Für mich ist es das Beste aus zwei Welten. Seit Corona haben sich meine Remote-Arbeitsbedingungen sehr verbessert, weil jeder nun Remote arbeiten musste. Das hat meinen Tag produktiver, organisierter und flexibler gemacht. Ich arbeite in einem Team mit Kollegen in Indien, Japan, Amerika, Kanada und Deutschland. Da war der Push der Firma hin zu Remote ein Segen. Gerade für mich als schon-vor-Corona-Remoter. Aber als Mensch gibt es ja so viel das entscheidender ist für Gesundheit, Zufriedenheit und Ausgeglichenheit. Und das bilden Zoom oder Slack halt nicht so ganz ab. Das habe ich auch erst erkennen müssen. Jetzt darf ich bei spannenden kreativen Menschen sitzen, lernen und wachsen und das alles in meinen Job in einem anderen Team einbringen. Und dazu noch ein guter Schnack am Kaffeeautomat, Whisky after Work und Menschen, echte echte Menschen.
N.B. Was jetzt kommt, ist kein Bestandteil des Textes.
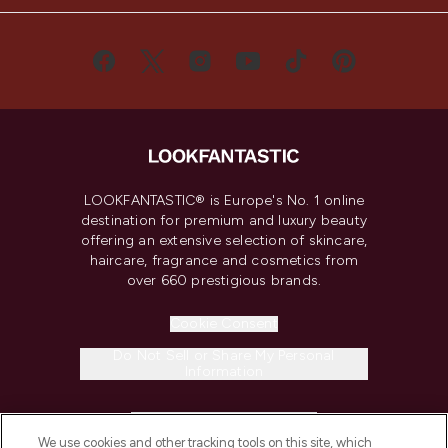
LOOKFANTASTIC® is Europe's No. 1 online
destination for premium and luxury beauty
offering an extensive selection of skincare,
haircare, fragrance and cosmetics from
over 660 prestigious brands.
Cookie Consent
Do Not Sell or Share My Personal
Information
HELP & INFORMATION
We use cookies and other tracking tools on this site, which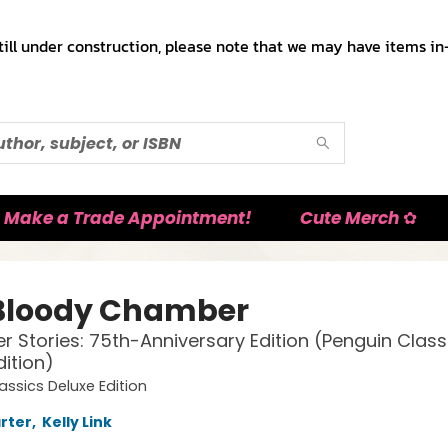
till under construction, please note that we may have items in-
Make a Trade Appointment!
Cute Merch ✿
Bloody Chamber
r Stories: 75th-Anniversary Edition (Penguin Class
dition)
assics Deluxe Edition
rter
,
Kelly Link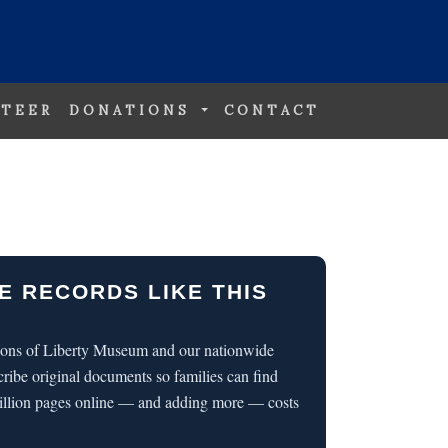
TEER
DONATIONS
CONTACT
E RECORDS LIKE THIS
 Sons of Liberty Museum and our nationwide
cribe original documents so families can find
illion pages online — and adding more — costs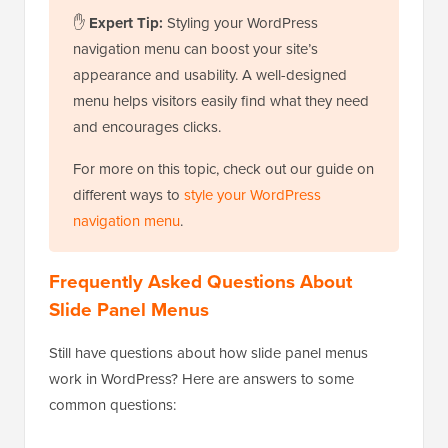
✋
Expert Tip:
Styling your WordPress
navigation menu can boost your site’s
appearance and usability. A well-designed
menu helps visitors easily find what they need
and encourages clicks.
For more on this topic, check out our guide on
different ways to
style your WordPress
navigation menu
.
Frequently Asked Questions About
Slide Panel Menus
Still have questions about how slide panel menus
work in WordPress? Here are answers to some
common questions: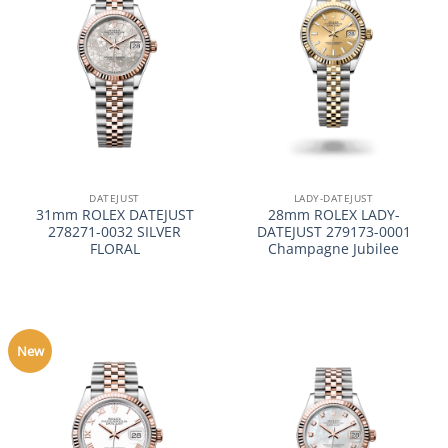
DATEJUST
LADY-DATEJUST
31mm ROLEX DATEJUST
28mm ROLEX LADY-
278271-0032 SILVER
DATEJUST 279173-0001
FLORAL
Champagne Jubilee
New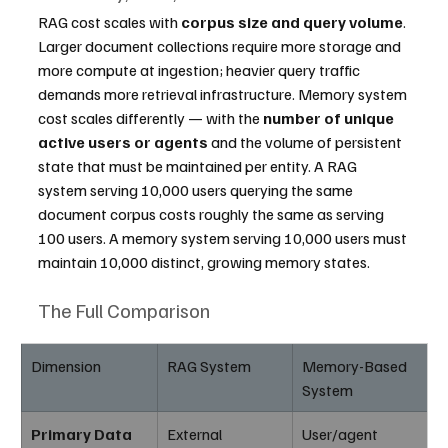
RAG cost scales with 
corpus size and query volume
. 
Larger document collections require more storage and 
more compute at ingestion; heavier query traffic 
demands more retrieval infrastructure. Memory system 
cost scales differently — with the 
number of unique 
active users or agents
 and the volume of persistent 
state that must be maintained per entity. A RAG 
system serving 10,000 users querying the same 
document corpus costs roughly the same as serving 
100 users. A memory system serving 10,000 users must 
maintain 10,000 distinct, growing memory states.
The Full Comparison
Dimension
RAG System
Memory-Based 
System
Primary Data 
External 
User/agent 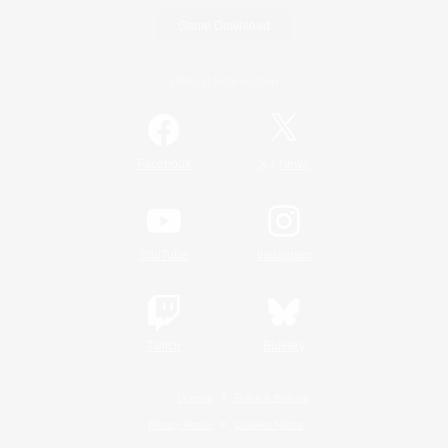
Game Download
Official Information
/
Facebook
X
News
YouTube
Instagram
Twitch
Bluesky
License
Rules & Policies
Privacy Notice
Cookies Notice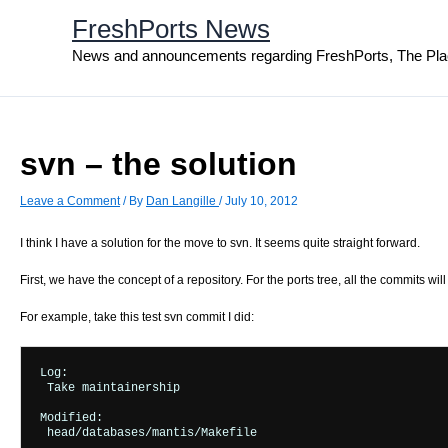
Skip
FreshPorts News
to
content
News and announcements regarding FreshPorts, The Pla
svn – the solution
Leave a Comment
/ By
Dan Langille
/
July 10, 2012
I think I have a solution for the move to svn. It seems quite straight forward.
First, we have the concept of a repository. For the ports tree, all the commits wi
For example, take this test svn commit I did:
Log:

 Take maintainership

Modified:

 head/databases/mantis/Makefile
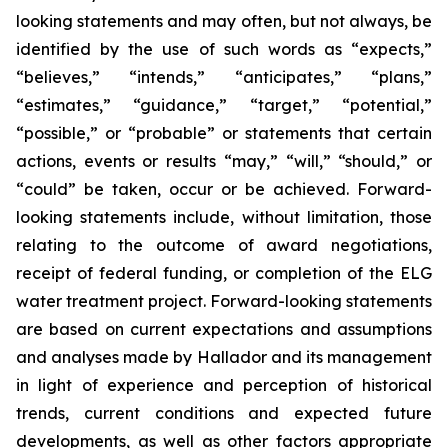
looking statements and may often, but not always, be
identified by the use of such words as “expects,”
“believes,” “intends,” “anticipates,” “plans,”
“estimates,” “guidance,” “target,” “potential,”
“possible,” or “probable” or statements that certain
actions, events or results “may,” “will,” “should,” or
“could” be taken, occur or be achieved. Forward-
looking statements include, without limitation, those
relating to the outcome of award negotiations,
receipt of federal funding, or completion of the ELG
water treatment project. Forward-looking statements
are based on current expectations and assumptions
and analyses made by Hallador and its management
in light of experience and perception of historical
trends, current conditions and expected future
developments, as well as other factors appropriate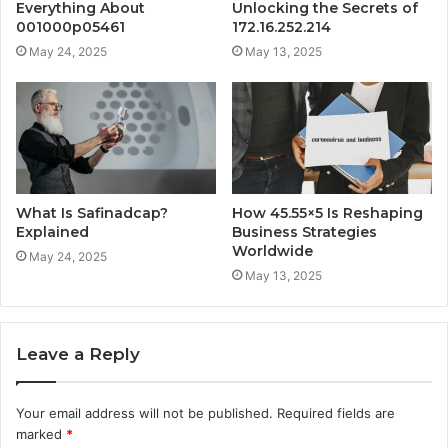
Everything About
Unlocking the Secrets of
001000p05461
172.16.252.214
May 24, 2025
May 13, 2025
What Is Safinadcap?
How 45.55×5 Is Reshaping
Explained
Business Strategies
Worldwide
May 24, 2025
May 13, 2025
Leave a Reply
Your email address will not be published.
Required fields are
marked
*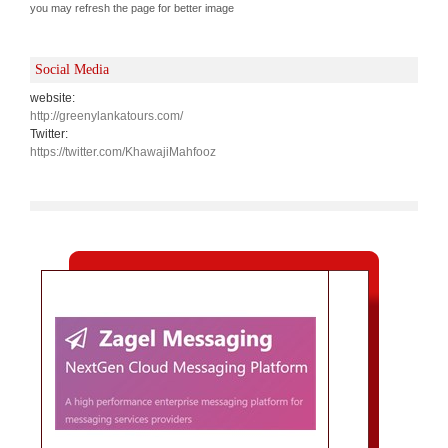
you may refresh the page for better image
Social Media
website:
http://greenylankatours.com/
Twitter:
https://twitter.com/KhawajiMahfooz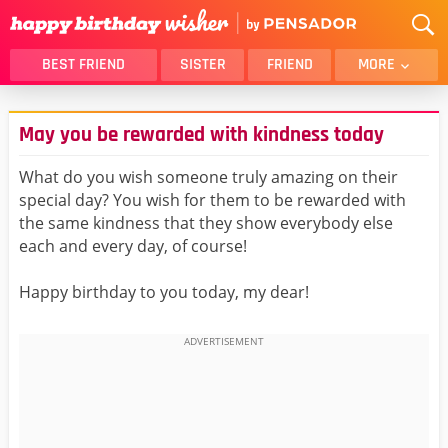
BEST FRIEND
SISTER
FRIEND
MORE
THANK YOU
BROTHER
May you be rewarded with kindness today
DAUGHTER
SON
HUSBAND
FUNNY
What do you wish someone truly amazing on their
special day? You wish for them to be rewarded with
LOVER
WIFE
the same kindness that they show everybody else
MOM
DAD
each and every day, of course!
GIRLFRIEND
BOYFRIEND
Happy birthday to you today, my dear!
BELATED
NIECE
BEST FRIEND FEMALE
BEST FRIEND MALE
ALL CATEGORIES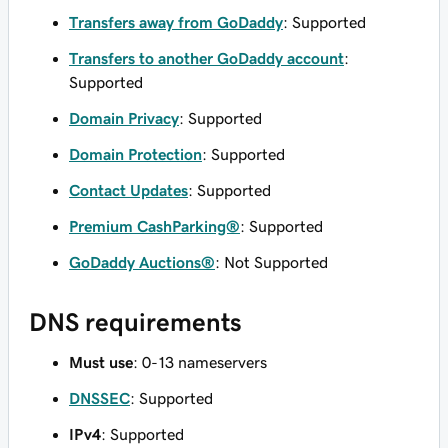
Transfers away from GoDaddy
: Supported
Transfers to another GoDaddy account
:
Supported
Domain Privacy
: Supported
Domain Protection
: Supported
Contact Updates
: Supported
Premium CashParking®
: Supported
GoDaddy Auctions®
: Not Supported
DNS requirements
Must use
: 0-13 nameservers
DNSSEC
: Supported
IPv4
: Supported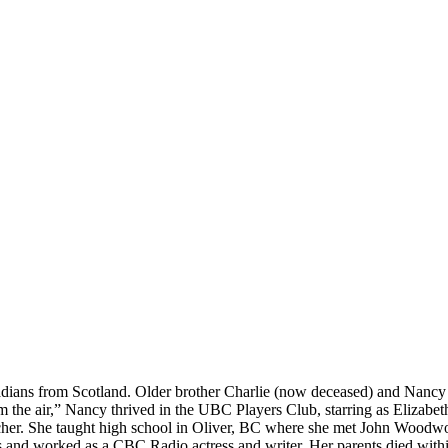
ians from Scotland. Older brother Charlie (now deceased) and Nancy e
the air,” Nancy thrived in the UBC Players Club, starring as Elizabeth
cher. She taught high school in Oliver, BC where she met John Woodwo
ss and worked as a CBC Radio actress and writer. Her parents died within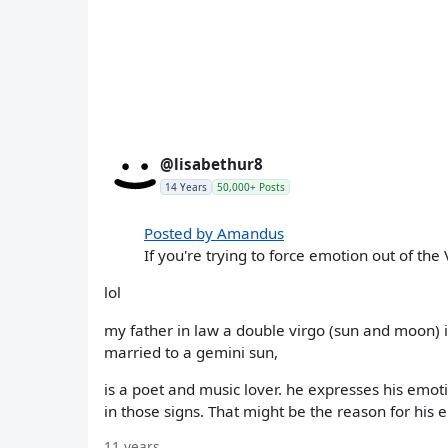
@lisabethur8
14 Years
50,000+ Posts
Posted by Amandus
If you're trying to force emotion out of the 
lol
my father in law a double virgo (sun and moon) i
married to a gemini sun,
is a poet and music lover. he expresses his emo
in those signs. That might be the reason for his 
11 years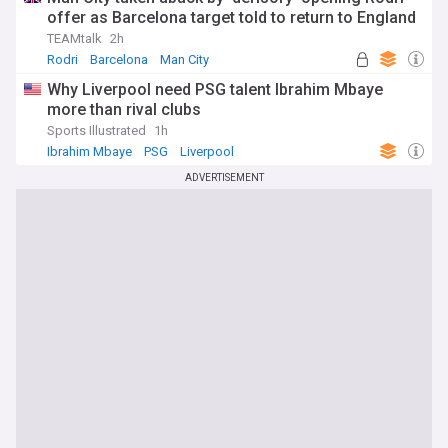
offer as Barcelona target told to return to England
TEAMtalk
2h
Rodri
Barcelona
Man City
Why Liverpool need PSG talent Ibrahim Mbaye
more than rival clubs
Sports Illustrated
1h
Ibrahim Mbaye
PSG
Liverpool
ADVERTISEMENT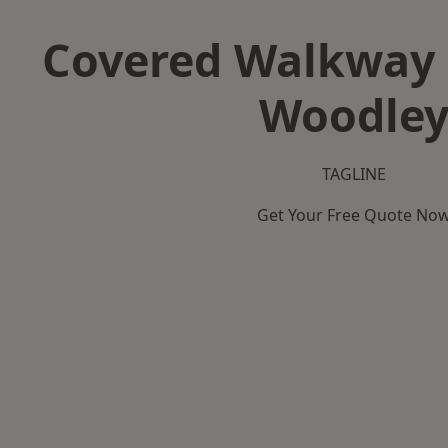
Covered Walkway 
Woodle
TAGLINE
Get Your Free Quote No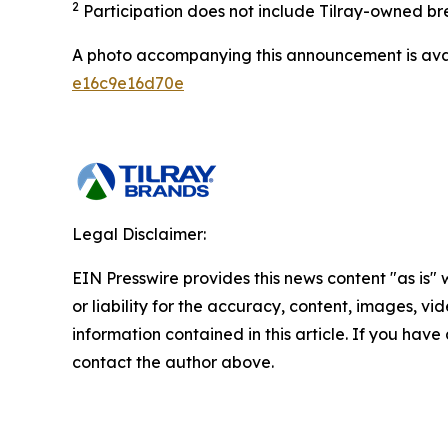
2
Participation does not include Tilray-owned br
A photo accompanying this announcement is ava
e16c9e16d70e
Legal Disclaimer:
EIN Presswire provides this news content "as is"
or liability for the accuracy, content, images, vide
information contained in this article. If you have 
contact the author above.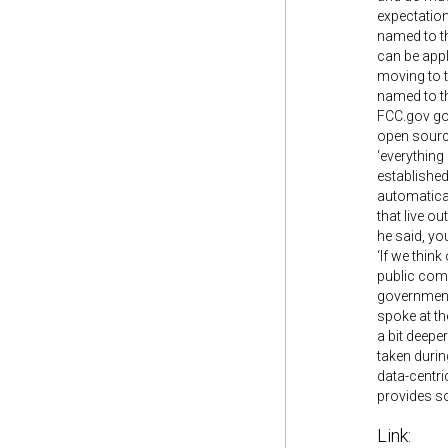
expectation
named to th
can be appl
moving to t
named to th
FCC.gov got
open source
‘everything
established
automatical
that live ou
he said, yo
‘If we think
public comm
government 
spoke at th
a bit deepe
taken durin
data-centri
provides so
Link: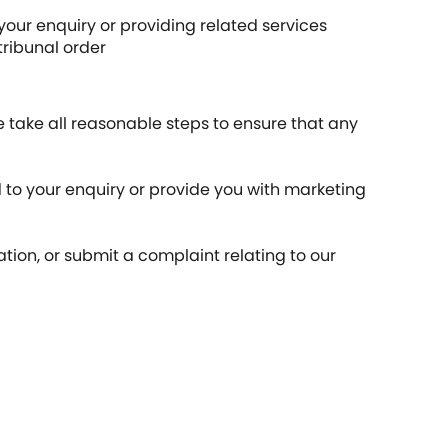
our enquiry or providing related services
tribunal order
 take all reasonable steps to ensure that any
 to your enquiry or provide you with marketing
ion, or submit a complaint relating to our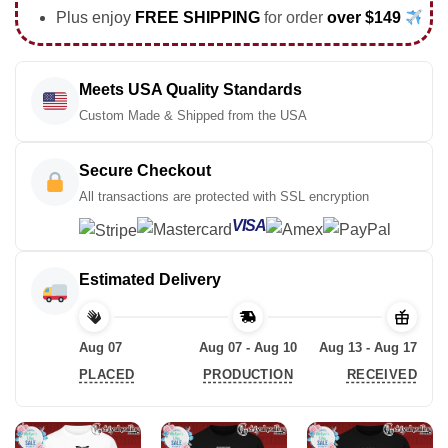
Plus enjoy
FREE SHIPPING
for order
over $149
Meets USA Quality Standards
Custom Made & Shipped from the USA
Secure Checkout
All transactions are protected with SSL encryption
VISA
Estimated Delivery
Aug 07
Aug 07 - Aug 10
Aug 13 - Aug 17
PLACED
PRODUCTION
RECEIVED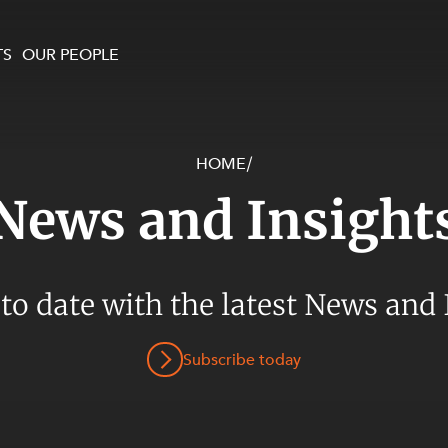
TS
OUR PEOPLE
HOME
/
enewables and
on and Major Projects
Services
News and Insight
 and Commercial
nt
 Estates
ients
 to date with the latest News and 
te and Development
al Property,
Subscribe today
y and Digital
y and Cyber Security
 and Dispute Resolution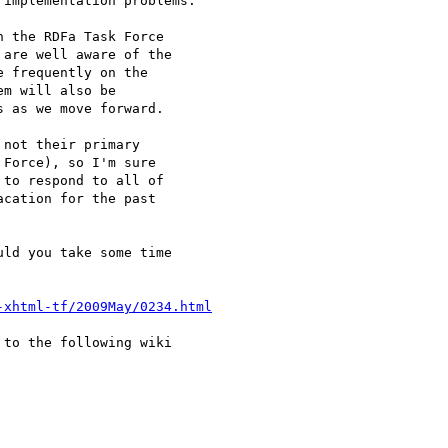
implementation problems.

 the RDFa Task Force

are well aware of the

 frequently on the

m will also be

 as we move forward.

not their primary

Force), so I'm sure

to respond to all of

cation for the past

ld you take some time

-xhtml-tf/2009May/0234.html
to the following wiki
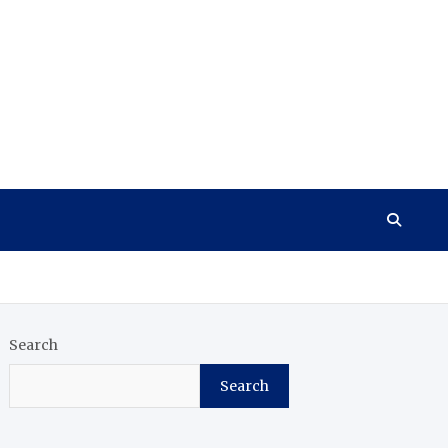
Search
Search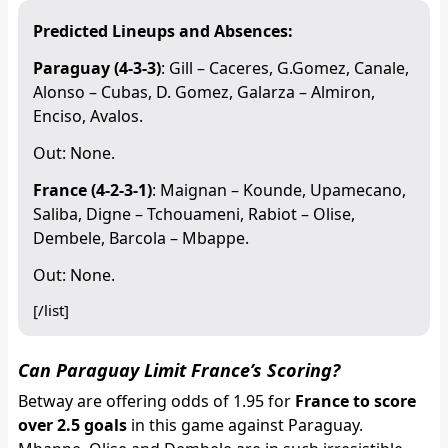
Predicted Lineups and Absences:
Paraguay (4-3-3)
: Gill – Caceres, G.Gomez, Canale,
Alonso – Cubas, D. Gomez, Galarza – Almiron,
Enciso, Avalos.
Out: None.
France (4-2-3-1)
: Maignan – Kounde, Upamecano,
Saliba, Digne – Tchouameni, Rabiot – Olise,
Dembele, Barcola – Mbappe.
Out: None.
[/list]
Can Paraguay Limit France’s Scoring?
Betway are offering odds of 1.95 for
France to score
over 2.5 goals
in this game against Paraguay.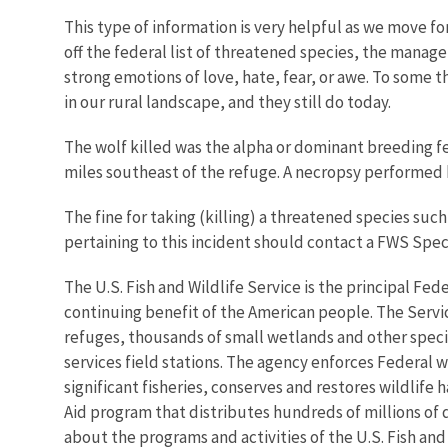
This type of information is very helpful as we move f
off the federal list of threatened species, the manage
strong emotions of love, hate, fear, or awe. To some 
in our rural landscape, and they still do today.
The wolf killed was the alpha or dominant breeding 
miles southeast of the refuge. A necropsy performed 
The fine for taking (killing) a threatened species suc
pertaining to this incident should contact a FWS Speci
The U.S. Fish and Wildlife Service is the principal Fed
continuing benefit of the American people. The Servi
refuges, thousands of small wetlands and other special
services field stations. The agency enforces Federal 
significant fisheries, conserves and restores wildlife
Aid program that distributes hundreds of millions of d
about the programs and activities of the U.S. Fish and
Ich denke, wir als Team dürfen diese Komplimente und die vielen positiven Eindrücke genau so zurückgeben. Wenn du abschließend auf dein Jahr hier zurückblickst: was war dein schönstes Erlebnis, das du mit medienreaktor hattest?

Auch wenn ich natürlich sagen müsste, dass es das Whiskey-Tasting war, das ich neulich abhalten durfte, war es definitiv das Sommer-Event auf dem Agenturdach. Ein lauer Abend, die Aussicht auf die Bamberger Architektur und weltbeste Pizza vom In-House-Pizzaiolo Flo waren schon schwer zu schlagen. Aber an dem Abend gab es keine Firmen, Projekte, Deadlines - nur Lebensfreude, Leichtigkeit, Loslassen und Lachen. Mein Highlight zu diesem Event war aber eine Sprachnachricht von Andi am nächsten Morgen, wo er genau das zusammenfasste, was mich so begeistert hat. Das Herzliche und Selbstverständliche. Ab da war ich so wirklich angekommen.